In ihrem mittlerweile 15. Fall bekommen es Petersen und ihr Team diesmal mit einem geständigen Mörder zu tun, mit dem aber einiges nicht stimmt. Die neue Folge "Stralsund - Doppelkopf" läuft am Samstag um 20.15 Uhr im ZDF.

Los geht es erstmal ganz untypisch: Nina Petersen steht in einer Boutique und gönnt sich ein neues rotes Abendkleid. Glamour am grauen Ostseestrand? Von wegen - die gewissenhafte Beamtin wird ganz schnell von ihrem Berufsalltag eingeholt: Eine junge Frau ist in der Nähe des Strandbades ermordet worden. Kurze Zeit später spaziert der vermeintliche Mörder seelenruhig ins Präsidium und gesteht die Tat.

Peter Thies (eindringlich: Simon Schwarz) entpuppt sich als hochintelligenter Einzelgänger, der alle Details der Tat minutiös schildert und die Verhöre und den Rummel um seine Person sichtlich genießt. Ninas Chefin Caroline Seibert (Therese Hämer) frohlockt bereits, zumal der sonderbare Thies sich noch zu einem weiteren Mord bekennt. Nur Nina Petersen hegt ihre Zweifel, weil der so eifrig seine Schuld bekennende Verdächtige einfach kein Motiv für die Taten erkennen lässt.

Der kuriose Fall in der Regie von Thomas Durchschlag, der parallel zu einem Familiendrama erzählt wird, verlangt dem Team von Nina Petersen alles ab. Dabei plagen ihren älteren Kollegen Karl Hidde (Alexander Held) im Moment gesundheitliche Probleme und die Angst, von der Chefin aussortiert zu werden. Da helfen ihm dann die Ermunterungen von Jungspund Karim Uthman (Karim Günes) nur wenig. Der erfahrene Verhörspezialist Thomas Jung (Johannes Zirner) erweist sich wieder als Stütze für die Petersen, und privat läuft es auch rund bei den beiden.
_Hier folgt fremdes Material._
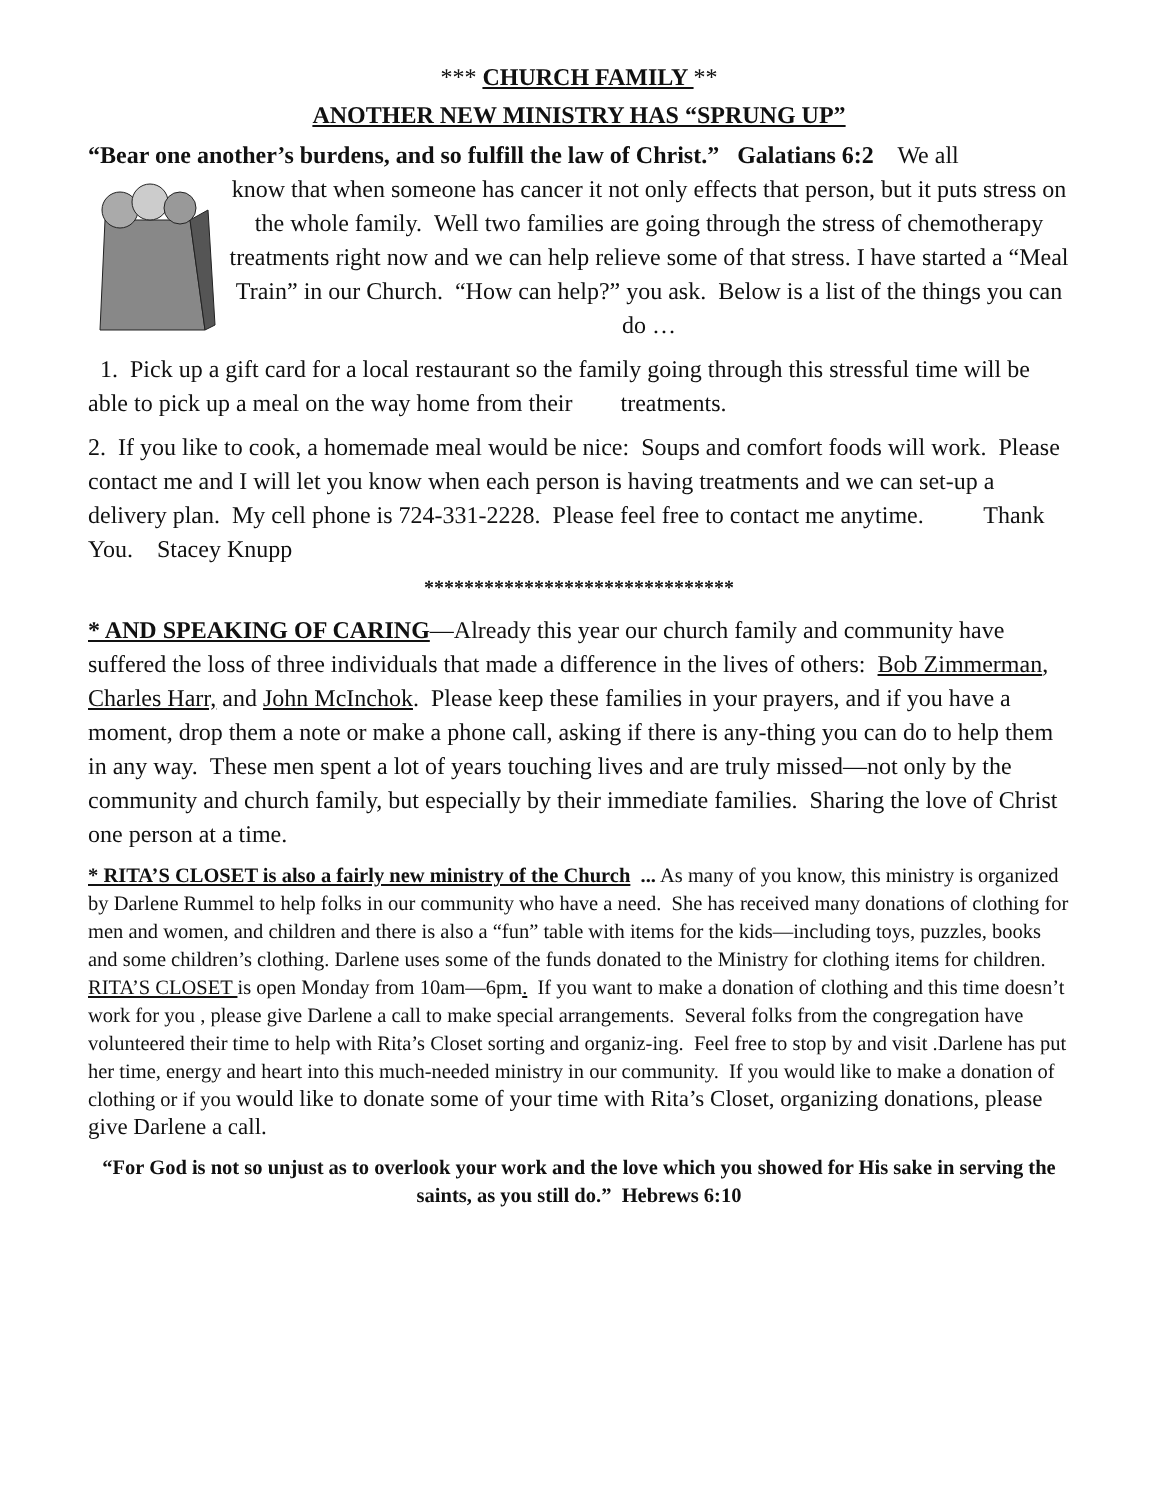*** CHURCH FAMILY **
ANOTHER NEW MINISTRY HAS “SPRUNG UP”
“Bear one another’s burdens, and so fulfill the law of Christ.” Galatians 6:2 We all
know that when someone has cancer it not only effects that person, but it puts stress on the whole family. Well two families are going through the stress of chemotherapy treatments right now and we can help relieve some of that stress. I have started a “Meal Train” in our Church. “How can help?” you ask. Below is a list of the things you can do …
1. Pick up a gift card for a local restaurant so the family going through this stressful time will be able to pick up a meal on the way home from their treatments.
2. If you like to cook, a homemade meal would be nice: Soups and comfort foods will work. Please contact me and I will let you know when each person is having treatments and we can set-up a delivery plan. My cell phone is 724-331-2228. Please feel free to contact me anytime. Thank You. Stacey Knupp
*******************************
* AND SPEAKING OF CARING—Already this year our church family and community have suffered the loss of three individuals that made a difference in the lives of others: Bob Zimmerman, Charles Harr, and John McInchok. Please keep these families in your prayers, and if you have a moment, drop them a note or make a phone call, asking if there is any-thing you can do to help them in any way. These men spent a lot of years touching lives and are truly missed—not only by the community and church family, but especially by their immediate families. Sharing the love of Christ one person at a time.
* RITA’S CLOSET is also a fairly new ministry of the Church ... As many of you know, this ministry is organized by Darlene Rummel to help folks in our community who have a need. She has received many donations of clothing for men and women, and children and there is also a “fun” table with items for the kids—including toys, puzzles, books and some children’s clothing. Darlene uses some of the funds donated to the Ministry for clothing items for children. RITA’S CLOSET is open Monday from 10am—6pm. If you want to make a donation of clothing and this time doesn’t work for you , please give Darlene a call to make special arrangements. Several folks from the congregation have volunteered their time to help with Rita’s Closet sorting and organiz-ing. Feel free to stop by and visit .Darlene has put her time, energy and heart into this much-needed ministry in our community. If you would like to make a donation of clothing or if you would like to donate some of your time with Rita’s Closet, organizing donations, please give Darlene a call.
“For God is not so unjust as to overlook your work and the love which you showed for His sake in serving the saints, as you still do.” Hebrews 6:10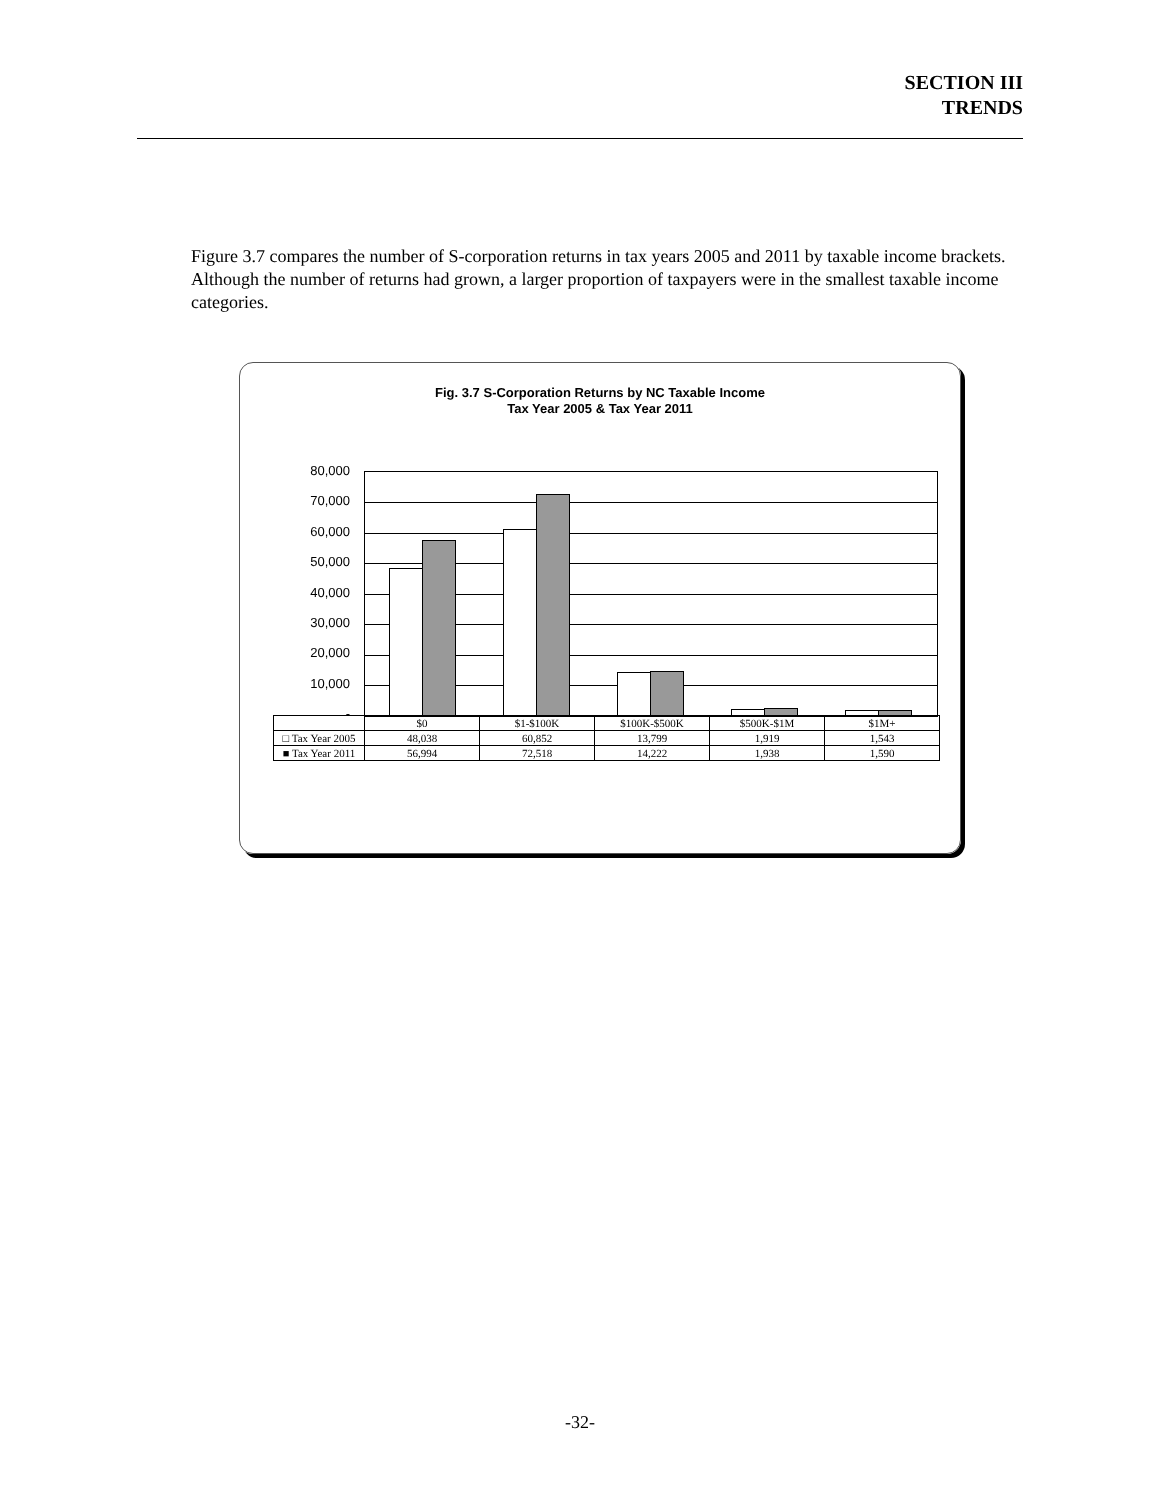SECTION III
TRENDS
Figure 3.7 compares the number of S-corporation returns in tax years 2005 and 2011 by taxable income brackets. Although the number of returns had grown, a larger proportion of taxpayers were in the smallest taxable income categories.
Fig. 3.7 S-Corporation Returns by NC Taxable Income
Tax Year 2005 & Tax Year 2011
80,000
70,000
60,000
50,000
40,000
30,000
20,000
10,000
-
| | $0 | $1-$100K | $100K-$500K | $500K-$1M | $1M+ |
| --- | --- | --- | --- | --- | --- |
| □ Tax Year 2005 | 48,038 | 60,852 | 13,799 | 1,919 | 1,543 |
| ■ Tax Year 2011 | 56,994 | 72,518 | 14,222 | 1,938 | 1,590 |
-32-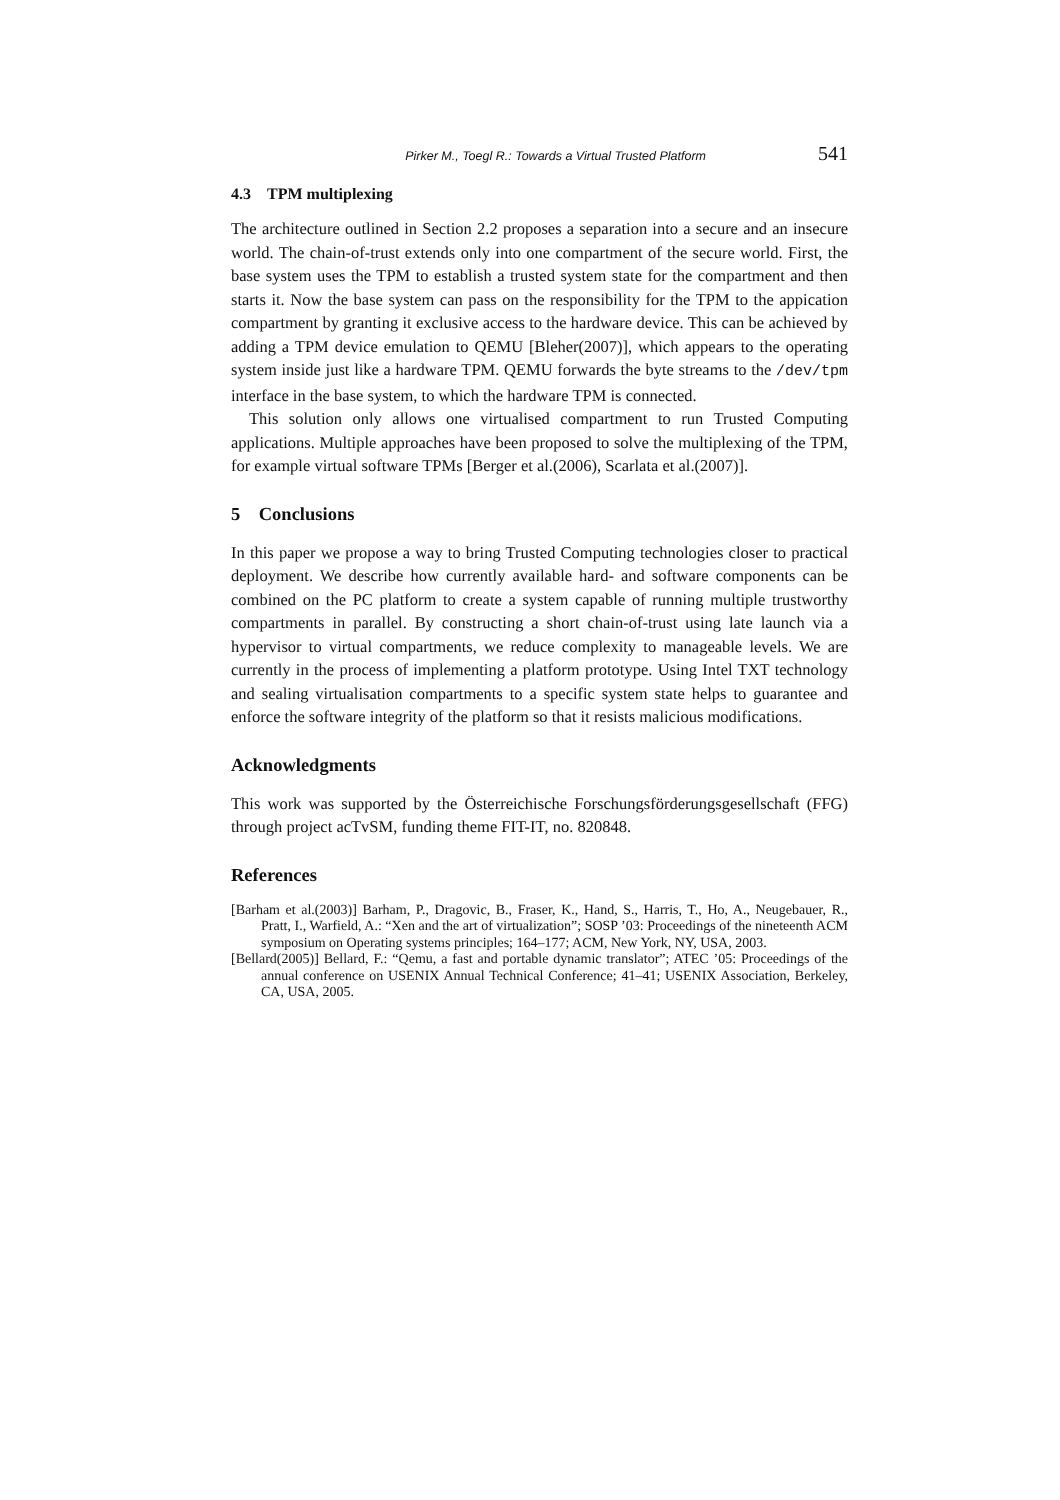Pirker M., Toegl R.: Towards a Virtual Trusted Platform 541
4.3 TPM multiplexing
The architecture outlined in Section 2.2 proposes a separation into a secure and an insecure world. The chain-of-trust extends only into one compartment of the secure world. First, the base system uses the TPM to establish a trusted system state for the compartment and then starts it. Now the base system can pass on the responsibility for the TPM to the appication compartment by granting it exclusive access to the hardware device. This can be achieved by adding a TPM device emulation to QEMU [Bleher(2007)], which appears to the operating system inside just like a hardware TPM. QEMU forwards the byte streams to the /dev/tpm interface in the base system, to which the hardware TPM is connected.
This solution only allows one virtualised compartment to run Trusted Computing applications. Multiple approaches have been proposed to solve the multiplexing of the TPM, for example virtual software TPMs [Berger et al.(2006), Scarlata et al.(2007)].
5 Conclusions
In this paper we propose a way to bring Trusted Computing technologies closer to practical deployment. We describe how currently available hard- and software components can be combined on the PC platform to create a system capable of running multiple trustworthy compartments in parallel. By constructing a short chain-of-trust using late launch via a hypervisor to virtual compartments, we reduce complexity to manageable levels. We are currently in the process of implementing a platform prototype. Using Intel TXT technology and sealing virtualisation compartments to a specific system state helps to guarantee and enforce the software integrity of the platform so that it resists malicious modifications.
Acknowledgments
This work was supported by the Österreichische Forschungsförderungsgesellschaft (FFG) through project acTvSM, funding theme FIT-IT, no. 820848.
References
[Barham et al.(2003)] Barham, P., Dragovic, B., Fraser, K., Hand, S., Harris, T., Ho, A., Neugebauer, R., Pratt, I., Warfield, A.: “Xen and the art of virtualization”; SOSP ’03: Proceedings of the nineteenth ACM symposium on Operating systems principles; 164–177; ACM, New York, NY, USA, 2003.
[Bellard(2005)] Bellard, F.: “Qemu, a fast and portable dynamic translator”; ATEC ’05: Proceedings of the annual conference on USENIX Annual Technical Conference; 41–41; USENIX Association, Berkeley, CA, USA, 2005.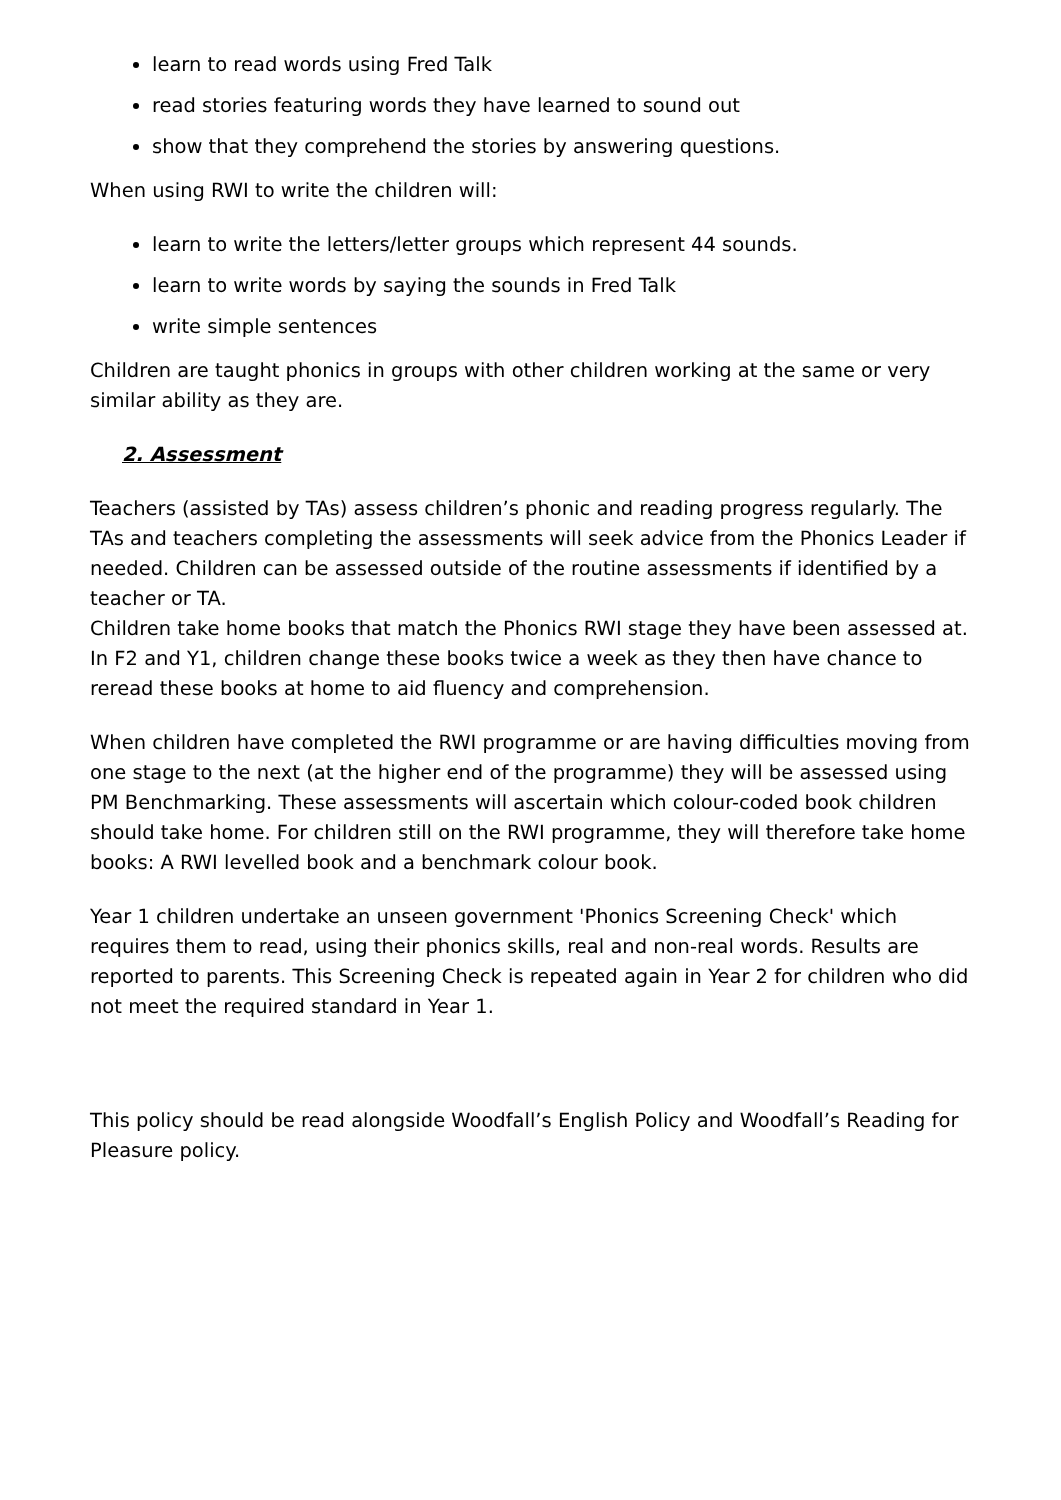learn to read words using Fred Talk
read stories featuring words they have learned to sound out
show that they comprehend the stories by answering questions.
When using RWI to write the children will:
learn to write the letters/letter groups which represent 44 sounds.
learn to write words by saying the sounds in Fred Talk
write simple sentences
Children are taught phonics in groups with other children working at the same or very similar ability as they are.
2. Assessment
Teachers (assisted by TAs) assess children’s phonic and reading progress regularly. The TAs and teachers completing the assessments will seek advice from the Phonics Leader if needed. Children can be assessed outside of the routine assessments if identified by a teacher or TA.
Children take home books that match the Phonics RWI stage they have been assessed at. In F2 and Y1, children change these books twice a week as they then have chance to reread these books at home to aid fluency and comprehension.
When children have completed the RWI programme or are having difficulties moving from one stage to the next (at the higher end of the programme) they will be assessed using PM Benchmarking. These assessments will ascertain which colour-coded book children should take home. For children still on the RWI programme, they will therefore take home books: A RWI levelled book and a benchmark colour book.
Year 1 children undertake an unseen government 'Phonics Screening Check' which requires them to read, using their phonics skills, real and non-real words. Results are reported to parents. This Screening Check is repeated again in Year 2 for children who did not meet the required standard in Year 1.
This policy should be read alongside Woodfall’s English Policy and Woodfall’s Reading for Pleasure policy.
Drehbuchautor Thomas Kanonenberg, der für seine Dokureihe "E! True Hollywood Story" eine Emmy-Nominierung einheimsen konnte, konzentriert sich in seinem "Stralsund"-Debüt ganz auf das durchaus faszinierende Porträt eines geltungssüchtigen, tiefverletzten Außenseiters. Den verkörpert Simon Schwarz mit bewundernswerter Präsenz und Abgebrühtheit. Aber die Spannung lässt in diesem Psycho-Drama leider etwas zu wünschen übrig.

Als Zuschauer bleibt man trotzdem dabei, weil man dem sympathischen Team gerne bei der Arbeit zusieht. Der sarkastische Oldie Karl Hidde, der nie um einen Spruch verlegen ist, kämpft sich gegen seine fiese Vorgesetzte zurück ins Leben und liefert das entscheidende Indiz zur Lösung des Falls. Da können dann die jüngeren Kollegen nur noch staunen.

Und Nina Petersen zeigt sich seriös wie immer. "Sag mal, gibt es für Dich noch etwas anderes als Arbeit", wird sie einmal in bierseliger Runde gefragt: Die Antwort bleibt sie schuldig.